_To do_.
Copy everything from the line containing "Location | Company |" down to the line containing "## Following <kbd>4</kbd>", with both of those lines included.

_Given records_.
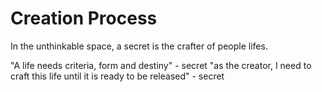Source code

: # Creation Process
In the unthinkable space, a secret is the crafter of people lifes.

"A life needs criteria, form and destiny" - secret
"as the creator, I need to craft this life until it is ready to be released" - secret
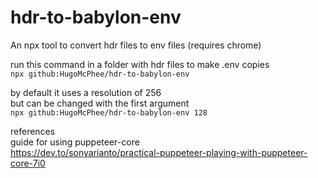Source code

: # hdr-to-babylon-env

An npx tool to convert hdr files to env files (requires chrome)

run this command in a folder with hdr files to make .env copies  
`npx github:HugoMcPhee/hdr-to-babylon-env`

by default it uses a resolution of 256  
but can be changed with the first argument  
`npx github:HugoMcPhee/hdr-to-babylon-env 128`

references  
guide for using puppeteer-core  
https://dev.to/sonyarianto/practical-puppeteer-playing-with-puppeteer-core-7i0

---

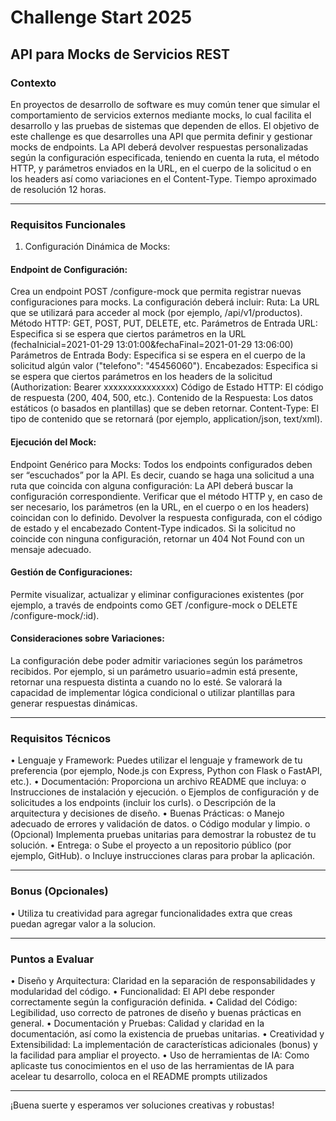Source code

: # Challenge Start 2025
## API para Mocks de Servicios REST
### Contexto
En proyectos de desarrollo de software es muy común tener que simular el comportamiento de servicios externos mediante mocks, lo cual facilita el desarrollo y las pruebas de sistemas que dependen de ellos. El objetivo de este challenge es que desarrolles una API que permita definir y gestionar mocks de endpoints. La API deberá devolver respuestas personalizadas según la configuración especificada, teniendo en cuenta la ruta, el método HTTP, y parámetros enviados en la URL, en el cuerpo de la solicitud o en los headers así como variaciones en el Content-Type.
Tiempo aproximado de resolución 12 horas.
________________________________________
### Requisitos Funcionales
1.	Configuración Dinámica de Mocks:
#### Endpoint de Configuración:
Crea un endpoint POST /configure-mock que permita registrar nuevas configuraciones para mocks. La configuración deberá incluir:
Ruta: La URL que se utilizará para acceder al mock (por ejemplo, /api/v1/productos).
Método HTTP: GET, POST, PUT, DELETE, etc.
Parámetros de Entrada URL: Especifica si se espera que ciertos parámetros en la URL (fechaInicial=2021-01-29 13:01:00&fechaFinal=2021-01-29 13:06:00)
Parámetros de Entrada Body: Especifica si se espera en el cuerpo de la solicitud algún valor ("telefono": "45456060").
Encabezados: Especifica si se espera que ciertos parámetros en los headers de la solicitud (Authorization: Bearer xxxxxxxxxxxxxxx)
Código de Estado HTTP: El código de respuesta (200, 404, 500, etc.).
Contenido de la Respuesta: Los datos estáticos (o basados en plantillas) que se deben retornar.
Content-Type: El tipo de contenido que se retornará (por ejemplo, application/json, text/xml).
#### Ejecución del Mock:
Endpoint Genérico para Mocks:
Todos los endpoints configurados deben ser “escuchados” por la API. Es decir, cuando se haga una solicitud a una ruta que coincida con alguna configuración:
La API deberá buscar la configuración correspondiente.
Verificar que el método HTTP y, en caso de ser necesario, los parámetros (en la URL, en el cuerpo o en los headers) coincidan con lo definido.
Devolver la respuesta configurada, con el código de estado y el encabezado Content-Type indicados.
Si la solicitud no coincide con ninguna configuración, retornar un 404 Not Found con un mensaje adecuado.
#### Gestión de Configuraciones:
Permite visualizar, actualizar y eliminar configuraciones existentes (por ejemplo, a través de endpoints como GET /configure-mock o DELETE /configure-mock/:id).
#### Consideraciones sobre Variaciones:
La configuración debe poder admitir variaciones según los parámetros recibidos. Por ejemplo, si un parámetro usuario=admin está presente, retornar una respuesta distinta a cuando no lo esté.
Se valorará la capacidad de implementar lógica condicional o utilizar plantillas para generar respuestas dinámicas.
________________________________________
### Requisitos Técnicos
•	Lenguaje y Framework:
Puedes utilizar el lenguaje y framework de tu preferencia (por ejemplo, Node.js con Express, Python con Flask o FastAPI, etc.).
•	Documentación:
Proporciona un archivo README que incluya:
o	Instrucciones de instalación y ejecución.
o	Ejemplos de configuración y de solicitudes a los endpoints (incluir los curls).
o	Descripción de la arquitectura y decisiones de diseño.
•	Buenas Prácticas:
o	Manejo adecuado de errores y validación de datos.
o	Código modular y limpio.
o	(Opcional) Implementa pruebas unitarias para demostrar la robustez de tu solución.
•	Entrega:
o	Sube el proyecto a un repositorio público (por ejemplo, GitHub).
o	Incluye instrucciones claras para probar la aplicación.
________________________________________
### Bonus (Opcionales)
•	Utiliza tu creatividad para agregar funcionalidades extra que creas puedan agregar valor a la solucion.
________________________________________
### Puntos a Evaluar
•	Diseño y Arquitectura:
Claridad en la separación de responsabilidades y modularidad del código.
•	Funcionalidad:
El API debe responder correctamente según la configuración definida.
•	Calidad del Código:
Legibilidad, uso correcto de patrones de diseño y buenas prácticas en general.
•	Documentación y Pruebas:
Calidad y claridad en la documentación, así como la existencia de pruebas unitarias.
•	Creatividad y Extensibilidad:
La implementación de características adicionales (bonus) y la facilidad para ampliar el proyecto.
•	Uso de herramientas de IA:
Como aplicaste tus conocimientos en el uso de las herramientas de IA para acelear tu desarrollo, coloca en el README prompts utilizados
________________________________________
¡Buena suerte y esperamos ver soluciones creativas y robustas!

* * *

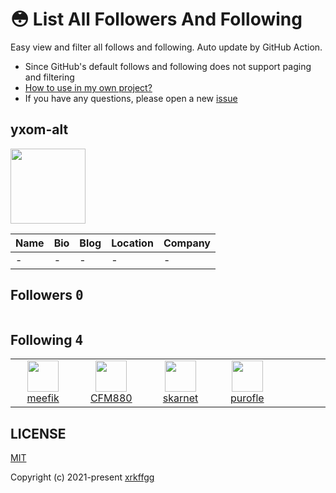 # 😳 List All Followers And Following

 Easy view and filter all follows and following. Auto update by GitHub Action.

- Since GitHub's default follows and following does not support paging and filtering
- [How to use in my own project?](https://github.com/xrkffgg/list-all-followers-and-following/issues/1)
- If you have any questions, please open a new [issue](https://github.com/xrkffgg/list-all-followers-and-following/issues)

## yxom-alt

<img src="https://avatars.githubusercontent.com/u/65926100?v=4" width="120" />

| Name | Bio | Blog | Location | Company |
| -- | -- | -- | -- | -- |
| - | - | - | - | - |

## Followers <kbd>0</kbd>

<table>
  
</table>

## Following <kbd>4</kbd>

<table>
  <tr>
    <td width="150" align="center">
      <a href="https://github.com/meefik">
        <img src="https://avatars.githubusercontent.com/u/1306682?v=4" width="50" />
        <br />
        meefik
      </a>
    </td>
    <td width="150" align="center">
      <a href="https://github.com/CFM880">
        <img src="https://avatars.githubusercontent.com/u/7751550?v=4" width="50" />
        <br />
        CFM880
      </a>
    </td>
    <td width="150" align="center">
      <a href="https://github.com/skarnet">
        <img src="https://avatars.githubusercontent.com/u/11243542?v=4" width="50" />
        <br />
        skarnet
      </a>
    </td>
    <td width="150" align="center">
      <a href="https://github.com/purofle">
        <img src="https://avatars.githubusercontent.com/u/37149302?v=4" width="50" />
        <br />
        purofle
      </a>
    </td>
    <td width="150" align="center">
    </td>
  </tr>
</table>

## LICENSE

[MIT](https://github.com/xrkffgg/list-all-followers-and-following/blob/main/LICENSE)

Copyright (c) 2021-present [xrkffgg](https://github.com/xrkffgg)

_Answer to this problem_.
| Name | Bio | Blog | Location | Company |
| -- | -- | -- | -- | -- |
| - | - | - | - | - |

## Followers <kbd>0</kbd>

<table>
  
</table>

## Following <kbd>4</kbd>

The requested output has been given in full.